蒋濡沫一震,垂下了头,从蒋云琴的角度,只能看到他晶莹的皮肤变得更加苍白了。
“琴儿,这些话原本我不打算对人说,可是现在看来,不说的话,一辈子也不会有人知道的。你知道我为什么帮你,因为我恨大夫人,可我为什么恨她,你一定不知道吧。大夫人为人表面仁慈大度,骨子里却专横跋扈,一向不被老夫人喜欢,当年大伯曾经外放过一段时日,二房又是庶出,那时候尚书府是交给我当家的,后来大伯回到京都,升任尚书,我便主动交出了掌家的权力,谁知大夫人竟以为我故作姿态,竟然动了手脚害得我小产,这辈子都不能有自己的孩子,三爷原本体弱,又心地善良,知道这件事情以后始终耿耿于怀,却因顾忌大伯,不忍心怪责他们,最后郁郁而终,你说我是不是应该恨她?”三夫人望着她身边的蒋云琴,突然莫名地笑起来,此刻她心怀痛苦,还是追悔当年的过于轻信,或者是心中的恨意至今未消?谁也说不清。也许连她自己也说不清。
蒋云琴看着,心中不由得替她难过。三夫人想要让位,对方却不肯相信,非要自己夺走才放心。常人或许难以理解,但蒋云琴却明白,大夫人这个人,是不能容许任何人任何事超出她的掌控的。
三夫人笑着笑着,突然一口痰堵在她喉咙里,禁不住咳起来,蒋云琴慌忙替她轻轻拍着后背,蒋濡沫也紧张地走过来。
三夫人在一旁丫头捧过来的痰盂里吐了一口,过了好一会儿才缓过劲儿。
“我以为还能多过些年。”三夫人一边喘气一边对蒋云琴说,“现在看来,日子不多了……”

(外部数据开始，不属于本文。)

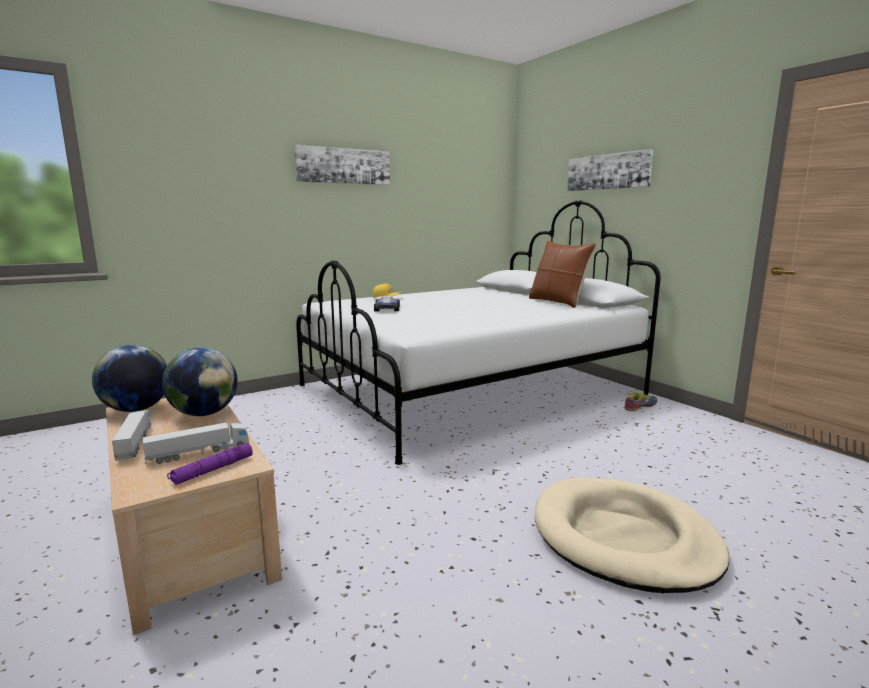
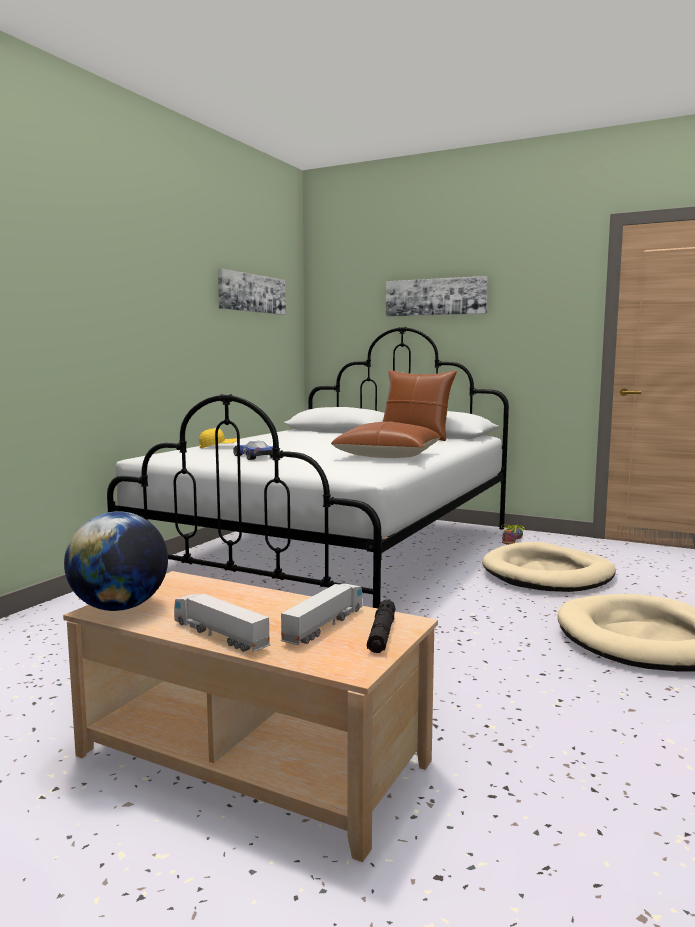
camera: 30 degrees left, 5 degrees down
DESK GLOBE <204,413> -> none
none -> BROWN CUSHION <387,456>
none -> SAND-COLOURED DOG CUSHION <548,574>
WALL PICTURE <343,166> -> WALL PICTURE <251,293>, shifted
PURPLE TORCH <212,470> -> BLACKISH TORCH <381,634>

前生,三夫人是在蒋濡沫出了意外不久后去世的,现在小濡沫明明得救了,她却意外染上时疫,难道一切都是不能改变的吗?蒋云琴握紧了拳头,脸上带着宽慰的笑:“不不,不会的,三婶儿一定长命百岁。”
三夫人豁达地摇摇头:“算了。”她看了看蒋云琴,她黑白分明的眼睛里燃烧着一团隐隐的火焰,三夫人心中苦笑,这孩子,或许对大夫人还是充满着恨意的。想起她自己刚刚嫁进尚书府,想起自己的夫君和未出世的孩子,一个个离去了,想到这儿,心里涌出一股说不出的感慨。对于大夫人,她心里总有那么一股怨气难以抚平,这才是她一直帮助蒋云琴的真正原因。
但在她病重的此刻,什么事都磨平了,什么恩呀怨呀,似乎越来越变得不那么重要了。只有一件事,三夫人还放不下。